Step 4: Here’s where LLMPatch gets really smart. After identifying the root cause, it searches through its library of 200 example cases to find similar root causes that were successfully fixed before. It collects up to eight of the most relevant examples, using them as a reference for fixing the current problem. For each new vulnerability, the system crafts a custom prompt that’s specifically tailored to the problem at hand.

This custom prompt has three key parts:

  • Historical Examples: Up to 8 similar root causes and how they were fixed
  • Prompt Question: Clear instructions for what needs to be fixed
  • Response Structure: A pre-built structure that includes the root cause we found and suggested fix strategies 

The system then generates five different possible fixes.

Step 5: Each proposed fix goes through a rigorous review process. A panel of LLMs (including Gemini, Claude, GPT, and Llama) examines each solution. If any of these LLM reviewers approves a fix, it’s sent to the human developer for final validation. 

The LLM reviewers check two crucial things:

  1. Valid: Does it preserve the original code’s functionality?
  2. Correct: Does the fix actually solve the security problem?

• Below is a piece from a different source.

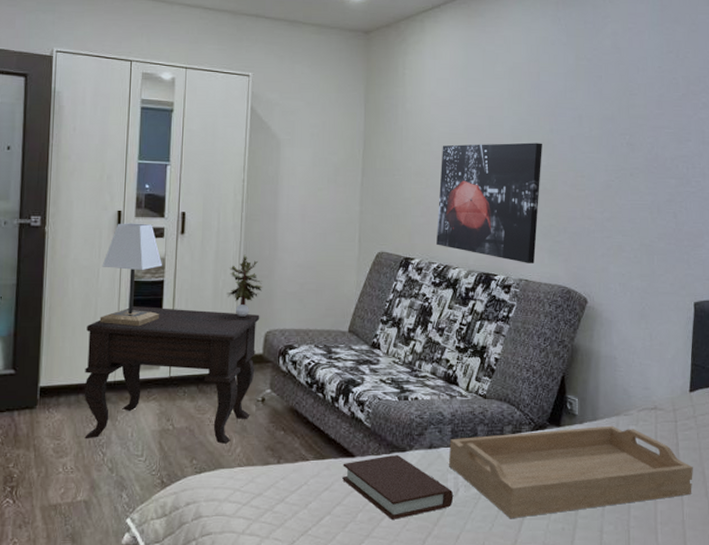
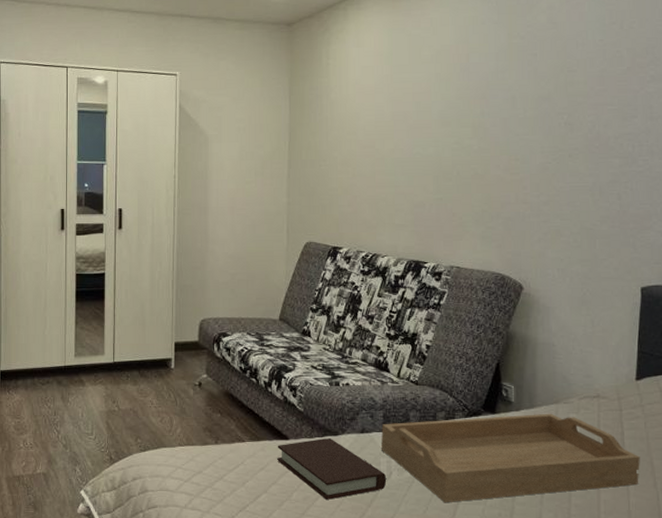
side table: present [84,306,260,444] -> none [38,297,194,425]
lamp: present [99,223,163,327] -> none [49,220,104,316]
potted plant: present [227,254,263,318] -> none [163,247,196,307]
wall art: present [437,142,542,263] -> none [364,127,473,250]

Key Lessons for Building Auto-Patching Systems

After reading through all this auto-patching content, I’ve identified three principles for building effective auto-patching tools:

  1. Focus the AI’s Attention: Just like humans, AI works better when it can concentrate on relevant information. Don’t throw all the code at a model, hoping a quality patch is generated. Instead, narrow the scope (i.e., focusing on dependent code with our PDG graph) to help create more effective patches more consistently.
  2. Traditional Tools: Don’t throw out traditional security tools. In every case, we rely on static analysis to discover the vulnerability, test the code with a unit test, and automate the process with quality CI/CD pipelines. As we can see, LLMs assist with automating this even further, but they are not replacing everything (…yet).  
  3. Dynamic Prompting: Systems that automatically adjust their approach based on each specific vulnerability perform significantly better. LLMPatch does a great job with this by creating a series of automated steps before the final patch generation prompt, such as extracting relevant code based on the PDG, finding the root cause, comparing root cause examples, and bundling this together for the final prompt. If you check Table 2 on page 11 of their paper, you’ll see just how important each step is for effectiveness.  

Looking ahead, we’re witnessing the early stages of self-healing software becoming a reality. Each of these approaches represents another step toward truly resilient systems – and that future might be closer than we think.